Texte cité —
-.-.-
A menace exceptionnelle réaction exceptionnelle. A drame exceptionnelle émotion exceptionnelle. A attaque exceptionnelle contre attaque exceptionnelle En fait à situation exceptionnelle réponse exceptionnelle. Les dirigeants du monde ont marché main dans la main à Paris le dimanche 11 janvier 2015, pour manifester leur solidarité au peuple français et exprimer leur détermination à combattre le terrorisme. Ce rassemblement presque inédit intervient après les assauts terroristes qui ont fait exactement dix sept morts en deux jours, et dont les journalises de Charlie Hebdo ont payé le plus lourd tribut. Nous sommes allés rencontrer SHANDA TONME, bien connu pour son expertise sur ces questions de terrorisme, de sécurité internationale et de diplomatie, pour avoir un point de vue qualifié.

Shanda Tonme, bonjour. Quel jugement faites-vous du grand rassemblement anti-terroriste qui a eu lieu à Paris le dimanche 11 janvier 2014 et où pour une fois, on a vu une bonne cinquantaine de dignitaires et de souverains battre le pavé aux côtés du président français ?
-.-.-
Données fournies —
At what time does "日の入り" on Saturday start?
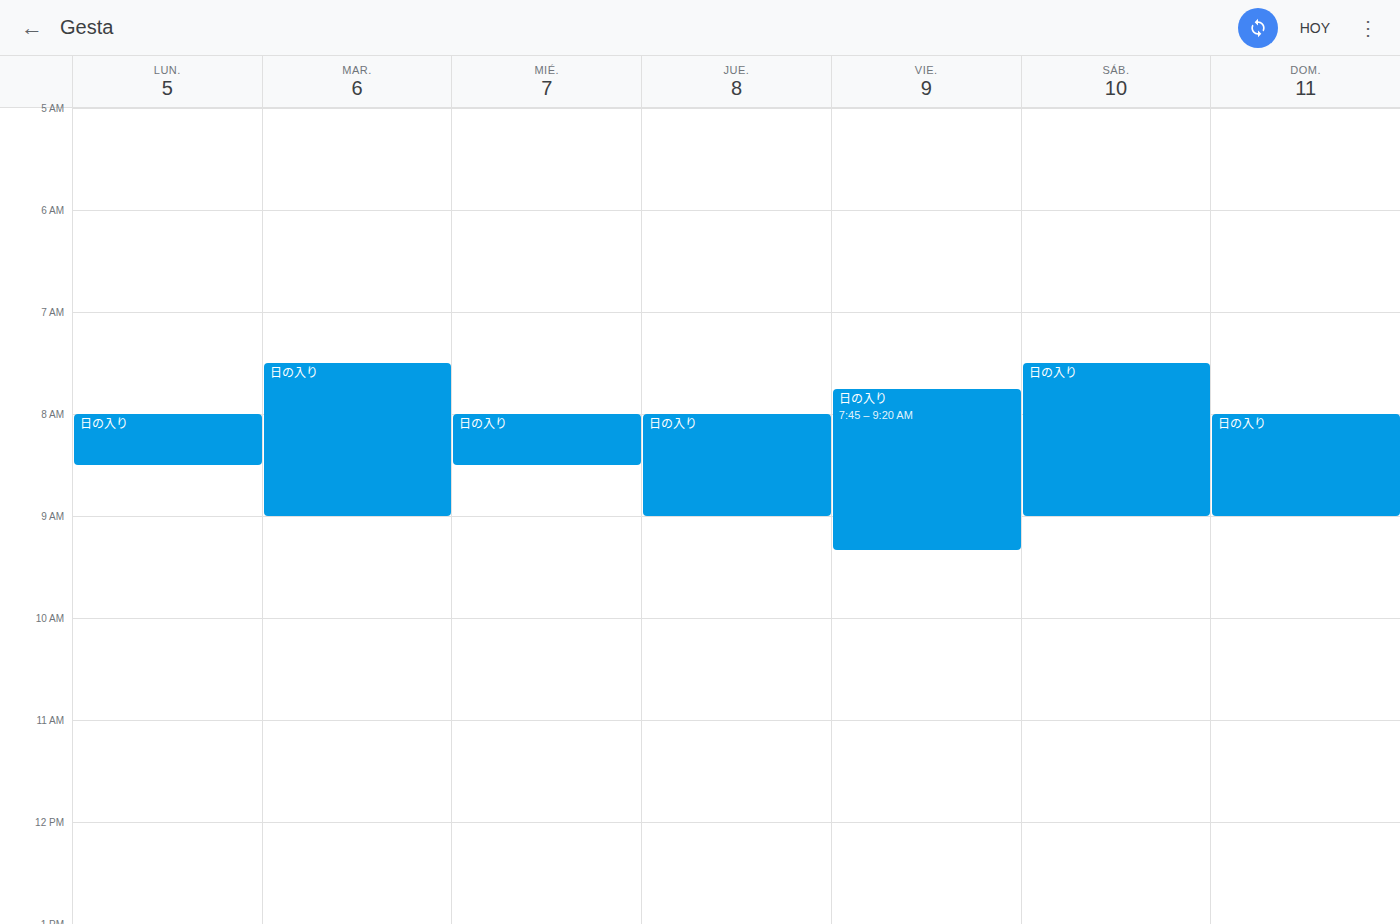
7:30 AMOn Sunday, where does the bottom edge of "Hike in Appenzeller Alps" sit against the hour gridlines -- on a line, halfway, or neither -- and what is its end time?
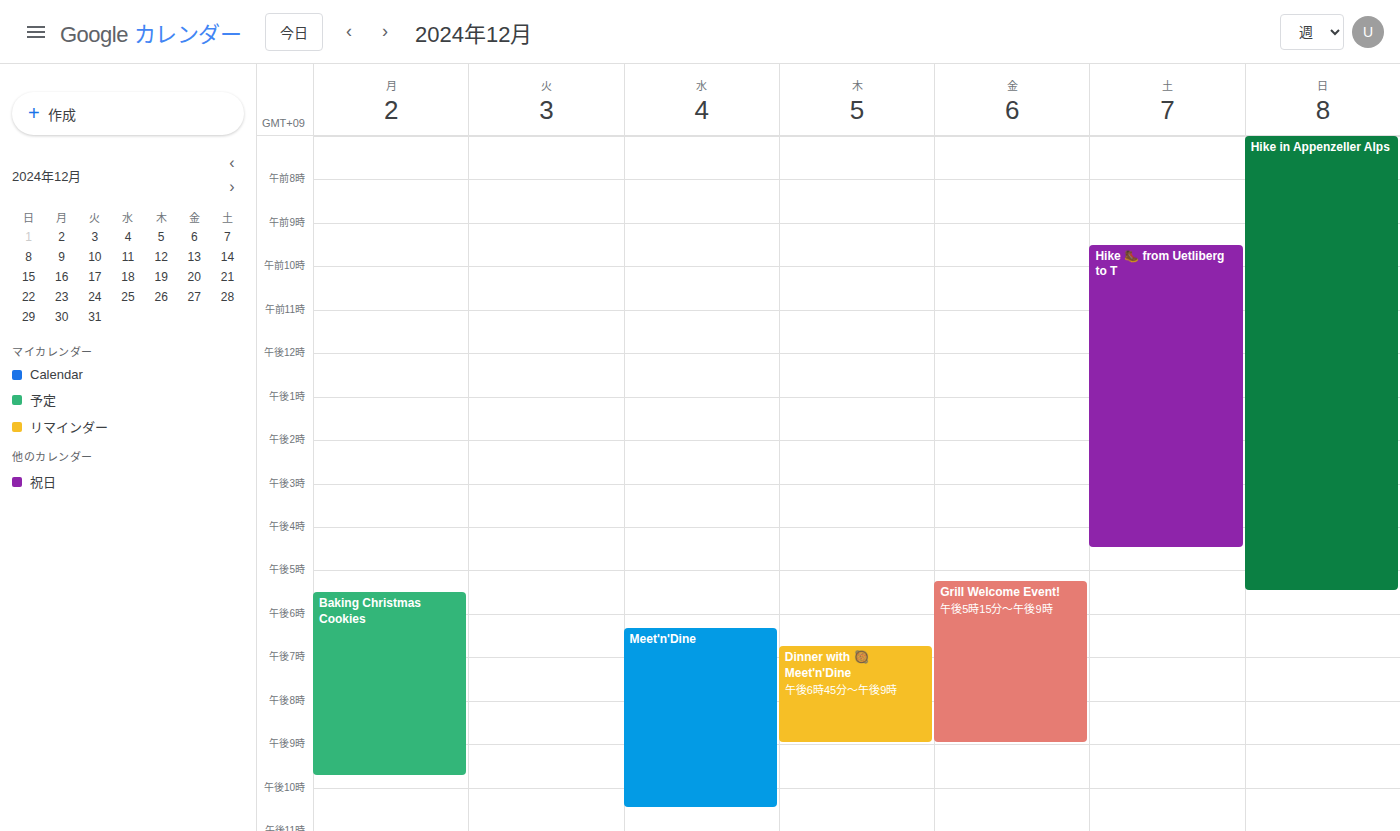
-.-.-
Travail à faire —
**a)** D'après le texte cité, dans quels domaines Shanda Tonme est-il connu pour son expertise ? Donnez-les tous.
**b)** Pour chaque affirmation, dites si elle concorde avec le texte cité en répondant par oui ou par non, puis citez les mots qui tranchent.
(i) Les assauts terroristes ont fait dix-sept morts en deux jours.
(ii) La marche des dirigeants du monde a eu lieu à Lyon.
(iii) Le texte présente ce rassemblement comme tout à fait habituel.

Résultats attendus —
**a)** Le terrorisme, la sécurité internationale et la diplomatie.

**b)**
(i) Oui : « les assauts terroristes qui ont fait exactement dix sept morts en deux jours ».
(ii) Non : « Les dirigeants du monde ont marché main dans la main à Paris ».
(iii) Non : « Ce rassemblement presque inédit ».